• **Document segment**

*** Begin section ***

How to Run a Deep Learning Job

Introduction

The system supports major deep learning frameworks, including CNTK and TensorFlow, etc. It also supports other type of workload through a customized docker image. Users need to prepare a config file and submit it for a job submission. This guide introduces the details of job submission.

Prerequisites

This guide assumes the system has already been deployed properly and a docker registry is available to store docker images.

Docker image

The system launches a deep learning job in one or more Docker containers. A Docker images is required in advance. The system provides a base Docker images with HDFS, CUDA and cuDNN support, based on which users can build their own custom Docker images.

To build a base Docker image, for example Dockerfile.build.base, run:

docker build -f Dockerfiles/Dockerfile.build.base -t pai.build.base:hadoop2.7.2-cuda8.0-cudnn6-devel-ubuntu16.04 Dockerfiles/

Then a custom docker image can be built based on it by adding FROM pai.build.base:hadoop2.7.2-cuda8.0-cudnn6-devel-ubuntu16.04 in the Dockerfile.

As an example, we customize a TensorFlow Docker image using Dockerfile.run.tensorflow:

docker build -f Dockerfiles/Dockerfile.run.tensorflow -t pai.run.tensorflow Dockerfiles/

Next, the built image is pushed to a docker registry for every node in the system to access that image:

docker tag pai.run.tensorflow your_docker_registry/pai.run.tensorflow
docker push your_docker_registry/pai.run.tensorflow

And the image is ready to serve. Note that above script assume the docker registry is deployed locally. Actual script can vary depending on the configuration of Docker registry.

*** End section ***

• **Given data**
*** Begin section ***

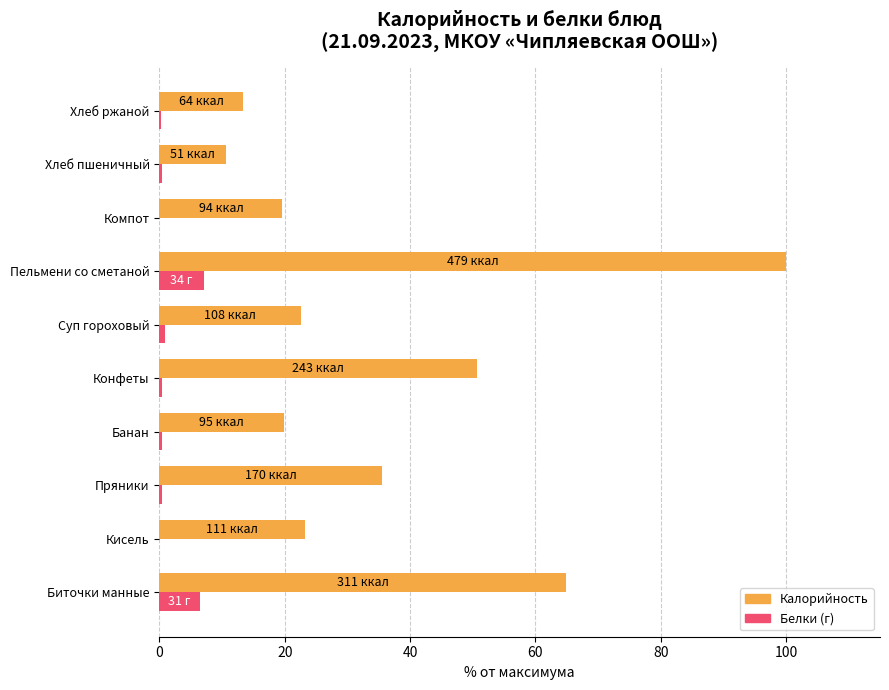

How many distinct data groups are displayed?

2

*** End section ***
*** Begin section ***

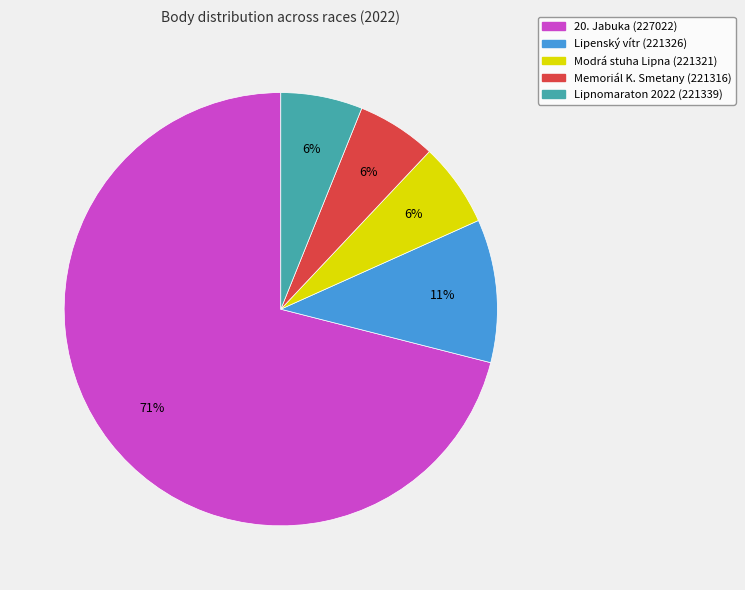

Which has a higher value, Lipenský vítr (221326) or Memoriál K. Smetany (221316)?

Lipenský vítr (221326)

*** End section ***
*** Begin section ***

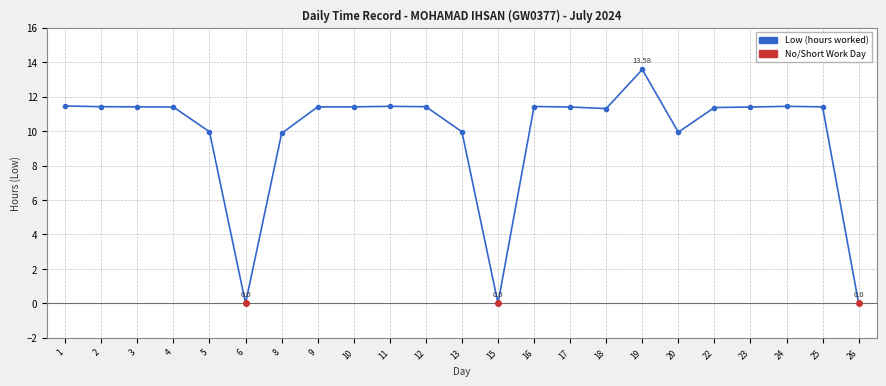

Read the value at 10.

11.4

*** End section ***

• **Job item**
From the guide on running a deep learning job, write out word for word the part that opens with the words containing "To build a base" and closes with "in the Dockerfile.".

• **Solved exercise**
To build a base Docker image, for example Dockerfile.build.base, run:

docker build -f Dockerfiles/Dockerfile.build.base -t pai.build.base:hadoop2.7.2-cuda8.0-cudnn6-devel-ubuntu16.04 Dockerfiles/

Then a custom docker image can be built based on it by adding FROM pai.build.base:hadoop2.7.2-cuda8.0-cudnn6-devel-ubuntu16.04 in the Dockerfile.